VS Code 1.108 released, Qwen3-VL-Embedding and Reranker models launched, vLLM adds KV Offloading, Cerebras integrates GLM-4.7.

Main Content

  • Visual Studio Code 1.108 Release: Internal maintenance optimization closes nearly 6,000 issues. Agent Skills moves to stable release, and terminal IntelliSense user experience is significantly improved.

  • Qwen3-VL-Embedding Model: Based on Qwen3-VL foundation model supporting text, image, and video inputs across 30+ languages. Achieves SOTA performance on multimodal retrieval benchmarks. Open-sourced on Hugging Face with configurable embedding dimensions and quantization support.
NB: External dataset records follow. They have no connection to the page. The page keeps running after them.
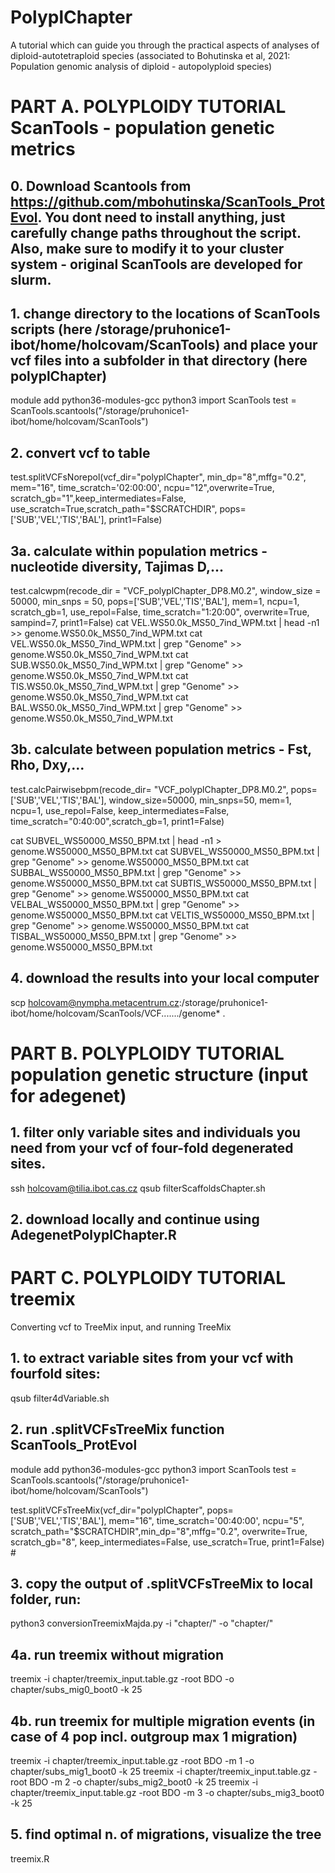 # PolyplChapter
A tutorial which can guide you through the practical aspects of analyses of diploid-autotetraploid species (associated to Bohutinska et al, 2021: Population genomic analysis of diploid - autopolyploid species)


# PART A. POLYPLOIDY TUTORIAL ScanTools - population genetic metrics 

## 0. Download Scantools from https://github.com/mbohutinska/ScanTools_ProtEvol. You dont need to install anything, just carefully change paths throughout the script. Also, make sure to modify it to your cluster system - original ScanTools are developed for slurm. 

## 1. change directory to the locations of ScanTools scripts (here /storage/pruhonice1-ibot/home/holcovam/ScanTools) and place your vcf files into a subfolder in that directory (here polyplChapter) 
module add python36-modules-gcc
python3
import ScanTools
test = ScanTools.scantools("/storage/pruhonice1-ibot/home/holcovam/ScanTools") 

## 2. convert vcf to table
test.splitVCFsNorepol(vcf_dir="polyplChapter", min_dp="8",mffg="0.2", mem="16", time_scratch='02:00:00', ncpu="12",overwrite=True, scratch_gb="1",keep_intermediates=False, use_scratch=True,scratch_path="$SCRATCHDIR", pops=['SUB','VEL','TIS','BAL'], print1=False)

## 3a. calculate within population metrics - nucleotide diversity, Tajimas D,...
test.calcwpm(recode_dir = "VCF_polyplChapter_DP8.M0.2", window_size = 50000, min_snps = 50, pops=['SUB','VEL','TIS','BAL'], mem=1, ncpu=1, scratch_gb=1, use_repol=False, time_scratch="1:20:00", overwrite=True, sampind=7, print1=False)
cat VEL.WS50.0k_MS50_7ind_WPM.txt | head -n1 >>      genome.WS50.0k_MS50_7ind_WPM.txt
cat VEL.WS50.0k_MS50_7ind_WPM.txt | grep "Genome" >> genome.WS50.0k_MS50_7ind_WPM.txt
cat SUB.WS50.0k_MS50_7ind_WPM.txt | grep "Genome" >> genome.WS50.0k_MS50_7ind_WPM.txt
cat TIS.WS50.0k_MS50_7ind_WPM.txt | grep "Genome" >> genome.WS50.0k_MS50_7ind_WPM.txt
cat BAL.WS50.0k_MS50_7ind_WPM.txt | grep "Genome" >> genome.WS50.0k_MS50_7ind_WPM.txt

## 3b. calculate between population metrics - Fst, Rho, Dxy,...
test.calcPairwisebpm(recode_dir= "VCF_polyplChapter_DP8.M0.2", pops=['SUB','VEL','TIS','BAL'], window_size=50000, min_snps=50, mem=1, ncpu=1, use_repol=False, keep_intermediates=False, time_scratch="0:40:00",scratch_gb=1, print1=False)

cat SUBVEL_WS50000_MS50_BPM.txt | head -n1 >       genome.WS50000_MS50_BPM.txt
cat SUBVEL_WS50000_MS50_BPM.txt | grep "Genome" >> genome.WS50000_MS50_BPM.txt
cat SUBBAL_WS50000_MS50_BPM.txt | grep "Genome" >> genome.WS50000_MS50_BPM.txt
cat SUBTIS_WS50000_MS50_BPM.txt | grep "Genome" >> genome.WS50000_MS50_BPM.txt
cat VELBAL_WS50000_MS50_BPM.txt | grep "Genome" >> genome.WS50000_MS50_BPM.txt
cat VELTIS_WS50000_MS50_BPM.txt | grep "Genome" >> genome.WS50000_MS50_BPM.txt
cat TISBAL_WS50000_MS50_BPM.txt | grep "Genome" >> genome.WS50000_MS50_BPM.txt

## 4. download the results into your local computer
scp holcovam@nympha.metacentrum.cz:/storage/pruhonice1-ibot/home/holcovam/ScanTools/VCF......./genome* .


# PART B. POLYPLOIDY TUTORIAL population genetic structure (input for adegenet) 

## 1. filter only variable sites and individuals you need from your vcf of four-fold degenerated sites. 
ssh holcovam@tilia.ibot.cas.cz
qsub filterScaffoldsChapter.sh 
## 2. download locally and continue using AdegenetPolyplChapter.R 


# PART C. POLYPLOIDY TUTORIAL treemix

Converting vcf to TreeMix input, and running TreeMix

## 1. to extract variable sites from your vcf with fourfold sites:
qsub filter4dVariable.sh 

## 2. run .splitVCFsTreeMix function ScanTools_ProtEvol  
module add python36-modules-gcc
python3
import ScanTools
test = ScanTools.scantools("/storage/pruhonice1-ibot/home/holcovam/ScanTools") 

test.splitVCFsTreeMix(vcf_dir="polyplChapter", pops=['SUB','VEL','TIS','BAL'], mem="16", time_scratch='00:40:00', ncpu="5", scratch_path="$SCRATCHDIR",min_dp="8",mffg="0.2", overwrite=True, scratch_gb="8", keep_intermediates=False, use_scratch=True, print1=False) #

## 3. copy the output of .splitVCFsTreeMix to local folder, run:
python3 conversionTreemixMajda.py -i "chapter/" -o "chapter/"

## 4a. run treemix without migration
treemix -i chapter/treemix_input.table.gz -root BDO -o chapter/subs_mig0_boot0 -k 25

## 4b. run treemix for multiple migration events (in case of 4 pop incl. outgroup max 1 migration)
treemix -i chapter/treemix_input.table.gz -root BDO -m 1 -o chapter/subs_mig1_boot0 -k 25
treemix -i chapter/treemix_input.table.gz -root BDO -m 2 -o chapter/subs_mig2_boot0 -k 25
treemix -i chapter/treemix_input.table.gz -root BDO -m 3 -o chapter/subs_mig3_boot0 -k 25


## 5. find optimal n. of migrations, visualize the tree
treemix.R 





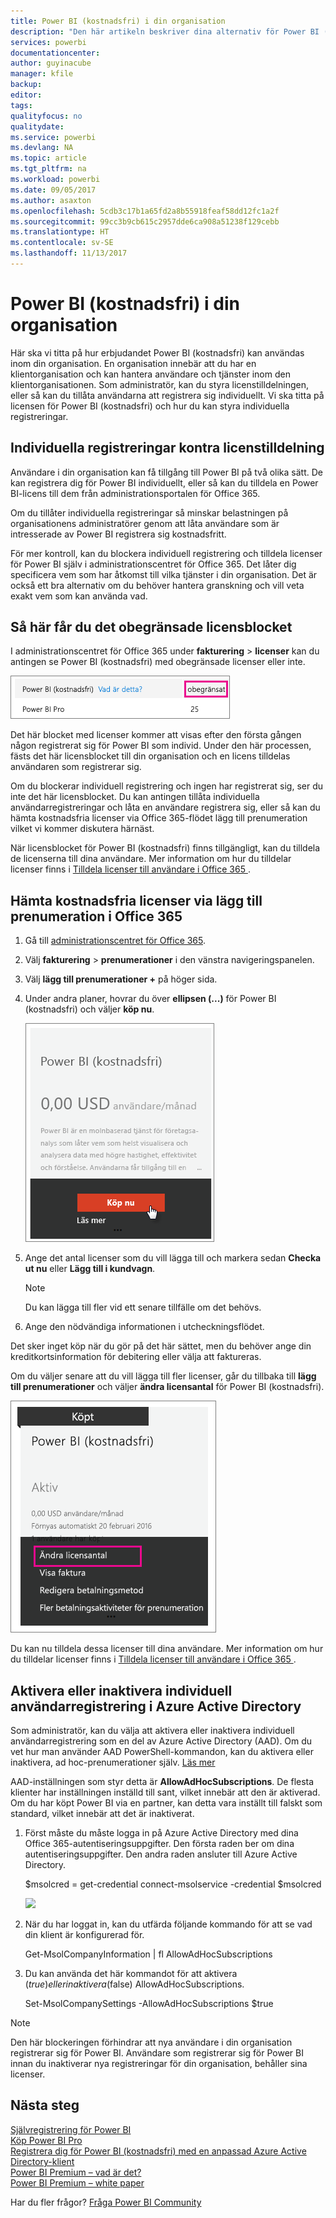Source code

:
 ```yaml
---
title: Power BI (kostnadsfri) i din organisation
description: "Den här artikeln beskriver dina alternativ för Power BI (kostnadsfri) från ett organisationsperspektiv. Om du är administratör för din klient, visar det här hur du hanterar kostnadsfria registreringar."
services: powerbi
documentationcenter: 
author: guyinacube
manager: kfile
backup: 
editor: 
tags: 
qualityfocus: no
qualitydate: 
ms.service: powerbi
ms.devlang: NA
ms.topic: article
ms.tgt_pltfrm: na
ms.workload: powerbi
ms.date: 09/05/2017
ms.author: asaxton
ms.openlocfilehash: 5cdb3c17b1a65fd2a8b55918feaf58dd12fc1a2f
ms.sourcegitcommit: 99cc3b9cb615c2957dde6ca908a51238f129cebb
ms.translationtype: HT
ms.contentlocale: sv-SE
ms.lasthandoff: 11/13/2017
---
```

# <a name="power-bi-free-in-your-organization"></a>Power BI (kostnadsfri) i din organisation
Här ska vi titta på hur erbjudandet Power BI (kostnadsfri) kan användas inom din organisation. En organisation innebär att du har en klientorganisation och kan hantera användare och tjänster inom den klientorganisationen. Som administratör, kan du styra licenstilldelningen, eller så kan du tillåta användarna att registrera sig individuellt. Vi ska titta på licensen för Power BI (kostnadsfri) och hur du kan styra individuella registreringar.

## <a name="individual-sign-up-versus-license-assignment"></a>Individuella registreringar kontra licenstilldelning
Användare i din organisation kan få tillgång till Power BI på två olika sätt. De kan registrera dig för Power BI individuellt, eller så kan du tilldela en Power BI-licens till dem från administrationsportalen för Office 365.

Om du tillåter individuella registreringar så minskar belastningen på organisationens administratörer genom att låta användare som är intresserade av Power BI registrera sig kostnadsfritt.

För mer kontroll, kan du blockera individuell registrering och tilldela licenser för Power BI själv i administrationscentret för Office 365. Det låter dig specificera vem som har åtkomst till vilka tjänster i din organisation. Det är också ett bra alternativ om du behöver hantera granskning och vill veta exakt vem som kan använda vad.

## <a name="how-to-get-the-unlimited-license-block"></a>Så här får du det obegränsade licensblocket
I administrationscentret för Office 365 under **fakturering** > **licenser** kan du antingen se Power BI (kostnadsfri) med obegränsade licenser eller inte.

![](media/service-admin-service-free-in-your-organization/unlimited-licenses.png)

Det här blocket med licenser kommer att visas efter den första gången någon registrerat sig för Power BI som individ. Under den här processen, fästs det här licensblocket till din organisation och en licens tilldelas användaren som registrerar sig.

Om du blockerar individuell registrering och ingen har registrerat sig, ser du inte det här licensblocket. Du kan antingen tillåta individuella användarregistreringar och låta en användare registrera sig, eller så kan du hämta kostnadsfria licenser via Office 365-flödet lägg till prenumeration vilket vi kommer diskutera härnäst.

När licensblocket för Power BI (kostnadsfri) finns tillgängligt, kan du tilldela de licenserna till dina användare. Mer information om hur du tilldelar licenser finns i [Tilldela licenser till användare i Office 365 ](https://support.office.com/article/Assign-or-unassign-licenses-for-Office-365-for-business-997596b5-4173-4627-b915-36abac6786dc).

## <a name="getting-free-licenses-via-add-subscription-within-office-365"></a>Hämta kostnadsfria licenser via lägg till prenumeration i Office 365
1. Gå till [administrationscentret för Office 365](https://portal.office.com/admin/default.aspx).
2. Välj **fakturering** > **prenumerationer** i den vänstra navigeringspanelen.
3. Välj **lägg till prenumerationer +** på höger sida.
4. Under andra planer, hovrar du över **ellipsen (...)** för Power BI (kostnadsfri) och väljer **köp nu**.
   
    ![](media/service-admin-service-free-in-your-organization/buy-powerbi-free.png)
5. Ange det antal licenser som du vill lägga till och markera sedan **Checka ut nu** eller **Lägg till i kundvagn**.
   
   > [!NOTE]
   > Du kan lägga till fler vid ett senare tillfälle om det behövs.
   > 
   > 
6. Ange den nödvändiga informationen i utcheckningsflödet.

Det sker inget köp när du gör på det här sättet, men du behöver ange din kreditkortsinformation för debitering eller välja att faktureras.

Om du väljer senare att du vill lägga till fler licenser, går du tillbaka till **lägg till prenumerationer** och väljer **ändra licensantal** för Power BI (kostnadsfri).

![](media/service-admin-service-free-in-your-organization/change-license-quantity.png)

Du kan nu tilldela dessa licenser till dina användare. Mer information om hur du tilldelar licenser finns i [Tilldela licenser till användare i Office 365 ](https://support.office.com/article/Assign-or-unassign-licenses-for-Office-365-for-business-997596b5-4173-4627-b915-36abac6786dc).

## <a name="enable-or-disable-individual-user-sign-up-in-azure-active-directory"></a>Aktivera eller inaktivera individuell användarregistrering i Azure Active Directory
Som administratör, kan du välja att aktivera eller inaktivera individuell användarregistrering som en del av Azure Active Directory (AAD). Om du vet hur man använder AAD PowerShell-kommandon, kan du aktivera eller inaktivera, ad hoc-prenumerationer själv. [Läs mer](https://technet.microsoft.com/library/jj151815.aspx)

AAD-inställningen som styr detta är **AllowAdHocSubscriptions**. De flesta klienter har inställningen inställd till sant, vilket innebär att den är aktiverad. Om du har köpt Power BI via en partner, kan detta vara inställt till falskt som standard, vilket innebär att det är inaktiverat.

1. Först måste du måste logga in på Azure Active Directory med dina Office 365-autentiseringsuppgifter. Den första raden ber om dina autentiseringsuppgifter. Den andra raden ansluter till Azure Active Directory.
   
     $msolcred = get-credential   connect-msolservice -credential $msolcred
   
   ![](media/service-admin-service-free-in-your-organization/aad-signin.png)
2. När du har loggat in, kan du utfärda följande kommando för att se vad din klient är konfigurerad för.
   
     Get-MsolCompanyInformation | fl AllowAdHocSubscriptions
3. Du kan använda det här kommandot för att aktivera ($true) eller inaktivera ($false) AllowAdHocSubscriptions.
   
     Set-MsolCompanySettings -AllowAdHocSubscriptions $true

> [!NOTE]
> Den här blockeringen förhindrar att nya användare i din organisation registrerar sig för Power BI. Användare som registrerar sig för Power BI innan du inaktiverar nya registreringar för din organisation, behåller sina licenser.
> 
> 

## <a name="next-steps"></a>Nästa steg
[Självregistrering för Power BI](service-self-service-signup-for-power-bi.md)  
[Köp Power BI Pro](service-admin-purchasing-power-bi-pro.md)  
[Registrera dig för Power BI (kostnadsfri) med en anpassad Azure Active Directory-klient](developer/create-an-azure-active-directory-tenant.md)  
[Power BI Premium – vad är det?](service-premium.md)  
[Power BI Premium – white paper](https://aka.ms/pbipremiumwhitepaper)  

Har du fler frågor? [Fråga Power BI Community](http://community.powerbi.com/)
  • Qwen3-VL-Reranker Model: Computes fine-grained relevance scores for improved retrieval accuracy. Supports multimodal inputs and multiple languages for image-text retrieval, video search, and multimodal RAG scenarios. Open-sourced with API coming soon.

  • vLLM KV Offloading Connector: New asynchronous KV cache offloading to CPU RAM improves concurrency. Achieves up to 9x throughput improvement on H100 and reduces TTFT time by 2-22x.

  • vLLM Qwen3-VL Integration: Adds compatibility for Qwen3-VL-Embedding and Qwen3-VL-Reranker with quick start guide for enhanced multimodal model inference efficiency.

  • Cerebras GLM-4.7 Integration: New GLM-4.7 model supports coding, tool agents, and multi-turn reasoning at 1000 tokens/s for coding (up to 1700 tokens/s for other scenarios). Offers 10x better price-performance than Sonnet 4.5.